● **Exercise requirements**
1. In the email about wholesale SMS services, what reason is given for why staff might miss a push message but still get an SMS? Answer in one to three sentences.
2. In the email about wholesale SMS services, what does Skeeve Stevens compare SMS to?

● **Text under study**
━━━

Skeeve the biggest issue that has caught us out before is our staff having
our network at home or being at the Office on Wireless and all of these
applications use 'Data' of course, so if your network is experiencing an
issue or for example if you're at home and there is an outage that causes
the ATM interface on your modem to go down or your LNS to lose internet
access, your still connected to the wireless AP and effectively blackholed
and won't ever get the push message where-as SMS of course you will.  

 

From: Skeeve Stevens [mailto:skeeve+ausnog at eintellegonetworks.com] 
Sent: Sunday, 13 October 2013 12:51 PM
To: Nathan Brookfield
Cc: ausnog at lists.ausnog.net
Subject: Re: [AusNOG] Wholesale SMS Services

 

Just adding a different perspective to the discussion.

 

Isn't SMS like Faxes?  With the amount of Apps that most people could use
these days and could subscribe to messaging services.

 

Such as:

 

- Facebook Alerts (Easy to write an app for Facebook which people could
subscribe to many kinds of alerts)

━━━

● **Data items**
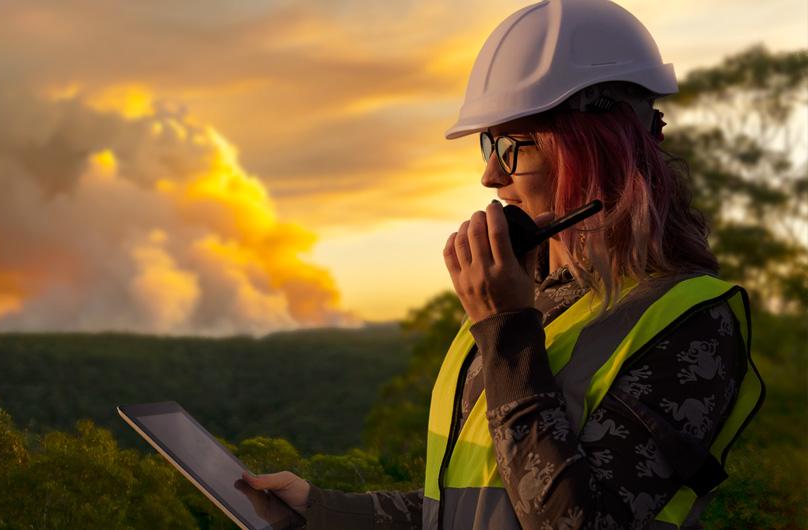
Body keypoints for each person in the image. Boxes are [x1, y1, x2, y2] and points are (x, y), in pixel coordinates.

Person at [241, 0, 765, 528]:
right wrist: (319, 510)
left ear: (604, 149)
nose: (490, 175)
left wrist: (507, 333)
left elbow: (577, 521)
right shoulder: (530, 298)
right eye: (488, 144)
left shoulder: (689, 323)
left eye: (516, 145)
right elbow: (470, 508)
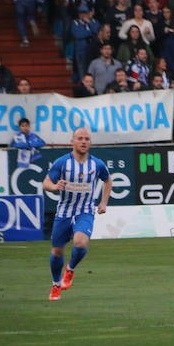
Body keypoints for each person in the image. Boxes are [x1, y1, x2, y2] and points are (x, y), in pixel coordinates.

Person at [41, 127, 111, 301]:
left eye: (87, 139)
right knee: (57, 252)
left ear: (90, 142)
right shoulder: (62, 162)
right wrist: (55, 187)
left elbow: (108, 180)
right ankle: (56, 284)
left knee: (80, 243)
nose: (83, 141)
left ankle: (70, 269)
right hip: (64, 211)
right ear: (72, 141)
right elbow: (46, 182)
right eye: (80, 138)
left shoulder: (96, 164)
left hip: (85, 211)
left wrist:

━━━

● **Answers given**
1. The apps rely on data, so if the network has a problem, such as an outage at home that takes down the modem's ATM interface or cuts the LNS off from the internet, staff stay connected to the wireless AP but are effectively blackholed. Because of this, the push message never reaches them, while an SMS still does.

2. Faxes.